- Çalışma Görevi 1 -
Aşağıdaki nitrat kirliliğine ilişkin metni, hiçbir değişiklik yapmadan baştan sona çoğaltınız.

- Okunacak Bölüm -
......

Hayvancılık

Tarımsal Üretimde Nitrat kirliliği İle Mücadelede Yeni Dönem

12 Ekim 2025 tarihli Resmî Gazete’de yayımlanan tebliğle, tarımsal faaliyetlerden kaynaklanan nitrat kirliliğini önlemeye yönelik düzenlemeler yapıldı

Abone Ol

Tarımsal Üretim Kaynaklı Nitrat Kirliliği İle Mücadelede Yeni Dönem Başladı

Çiftçiler için Yeni Kurallar, Yeni Sorumluluklar!

12 Ekim 2025 tarihli Resmî Gazete’de yayımlanan yeni düzenlemeyle birlikte, tarımsal faaliyetlerden kaynaklanan nitrat (azot) kirliliğini önlemeye yönelik önemli değişiklikler yürürlüğe girdi.

Bu değişiklikler, Tarımsal Kaynaklı Nitrat Kirliliğine Karşı Suların Korunması Yönetmeliği ve buna bağlı Tebliğ (No: 2025/17) kapsamında uygulanacak.

Neden Bu Düzenleme Yapıldı?

Tarımsal üretimde kullanılan azotlu gübreler ve hayvansal atıklar, kontrolsüz kullanıldığında yeraltı ve yerüstü sularına karışarak nitrat kirliliğine yol açıyor.

......

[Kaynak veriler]
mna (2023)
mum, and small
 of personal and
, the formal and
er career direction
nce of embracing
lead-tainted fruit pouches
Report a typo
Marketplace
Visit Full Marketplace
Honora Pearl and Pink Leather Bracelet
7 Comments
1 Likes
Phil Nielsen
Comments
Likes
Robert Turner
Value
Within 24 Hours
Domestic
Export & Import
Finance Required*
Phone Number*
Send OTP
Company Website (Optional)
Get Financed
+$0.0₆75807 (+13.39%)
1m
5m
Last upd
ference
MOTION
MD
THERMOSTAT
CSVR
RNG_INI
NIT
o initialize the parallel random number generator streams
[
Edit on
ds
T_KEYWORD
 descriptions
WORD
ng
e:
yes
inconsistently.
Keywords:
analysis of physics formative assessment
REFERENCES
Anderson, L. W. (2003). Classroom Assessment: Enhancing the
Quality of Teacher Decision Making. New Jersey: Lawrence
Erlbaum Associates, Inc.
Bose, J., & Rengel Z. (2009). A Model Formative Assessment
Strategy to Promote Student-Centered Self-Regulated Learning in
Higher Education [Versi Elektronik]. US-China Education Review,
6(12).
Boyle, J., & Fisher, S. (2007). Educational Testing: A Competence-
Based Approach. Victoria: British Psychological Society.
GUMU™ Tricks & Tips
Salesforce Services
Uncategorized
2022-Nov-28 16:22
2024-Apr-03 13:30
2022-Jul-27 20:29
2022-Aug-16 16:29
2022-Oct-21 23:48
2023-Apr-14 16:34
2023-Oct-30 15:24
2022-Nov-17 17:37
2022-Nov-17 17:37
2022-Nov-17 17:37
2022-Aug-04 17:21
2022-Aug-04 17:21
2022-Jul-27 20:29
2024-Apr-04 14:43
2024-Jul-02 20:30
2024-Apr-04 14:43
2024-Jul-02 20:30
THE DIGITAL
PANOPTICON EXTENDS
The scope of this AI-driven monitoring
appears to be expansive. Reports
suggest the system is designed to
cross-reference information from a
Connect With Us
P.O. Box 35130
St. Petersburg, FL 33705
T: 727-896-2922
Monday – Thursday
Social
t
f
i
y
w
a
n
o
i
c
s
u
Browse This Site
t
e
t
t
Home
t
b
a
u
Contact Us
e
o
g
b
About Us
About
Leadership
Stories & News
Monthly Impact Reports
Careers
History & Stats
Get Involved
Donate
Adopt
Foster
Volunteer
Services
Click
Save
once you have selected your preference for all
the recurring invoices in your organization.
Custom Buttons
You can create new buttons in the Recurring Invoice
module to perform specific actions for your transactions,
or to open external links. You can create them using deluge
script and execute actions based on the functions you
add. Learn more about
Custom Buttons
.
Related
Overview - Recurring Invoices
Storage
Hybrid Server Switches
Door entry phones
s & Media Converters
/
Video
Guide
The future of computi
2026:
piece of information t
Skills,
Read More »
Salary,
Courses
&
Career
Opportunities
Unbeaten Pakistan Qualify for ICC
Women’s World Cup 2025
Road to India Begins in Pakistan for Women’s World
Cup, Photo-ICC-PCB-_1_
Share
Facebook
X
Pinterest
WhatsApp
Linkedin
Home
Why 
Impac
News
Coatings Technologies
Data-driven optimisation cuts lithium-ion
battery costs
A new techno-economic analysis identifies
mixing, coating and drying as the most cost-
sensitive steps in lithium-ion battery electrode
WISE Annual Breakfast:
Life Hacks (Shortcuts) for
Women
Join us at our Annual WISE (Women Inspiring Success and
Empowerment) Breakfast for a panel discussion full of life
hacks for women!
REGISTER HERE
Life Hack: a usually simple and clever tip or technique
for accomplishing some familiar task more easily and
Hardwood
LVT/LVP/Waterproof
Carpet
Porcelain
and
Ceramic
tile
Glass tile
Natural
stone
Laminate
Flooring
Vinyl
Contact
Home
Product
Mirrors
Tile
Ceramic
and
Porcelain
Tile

......

- Çalışma Görevi 2 -
Yukarıdaki kayıtlarda "WISE" sözcüğünü içeren satırların her birini gösteriniz; büyük ve küçük harf ayrımı dikkate alınmalıdır.

- Yazılı Çözüm 1 -
Hayvancılık

Tarımsal Üretimde Nitrat kirliliği İle Mücadelede Yeni Dönem

12 Ekim 2025 tarihli Resmî Gazete’de yayımlanan tebliğle, tarımsal faaliyetlerden kaynaklanan nitrat kirliliğini önlemeye yönelik düzenlemeler yapıldı

Abone Ol

Tarımsal Üretim Kaynaklı Nitrat Kirliliği İle Mücadelede Yeni Dönem Başladı

Çiftçiler için Yeni Kurallar, Yeni Sorumluluklar!

12 Ekim 2025 tarihli Resmî Gazete’de yayımlanan yeni düzenlemeyle birlikte, tarımsal faaliyetlerden kaynaklanan nitrat (azot) kirliliğini önlemeye yönelik önemli değişiklikler yürürlüğe girdi.

Bu değişiklikler, Tarımsal Kaynaklı Nitrat Kirliliğine Karşı Suların Korunması Yönetmeliği ve buna bağlı Tebliğ (No: 2025/17) kapsamında uygulanacak.

Neden Bu Düzenleme Yapıldı?

Tarımsal üretimde kullanılan azotlu gübreler ve hayvansal atıklar, kontrolsüz kullanıldığında yeraltı ve yerüstü sularına karışarak nitrat kirliliğine yol açıyor.

- Yazılı Çözüm 2 -
WISE Annual Breakfast:
Join us at our Annual WISE (Women Inspiring Success and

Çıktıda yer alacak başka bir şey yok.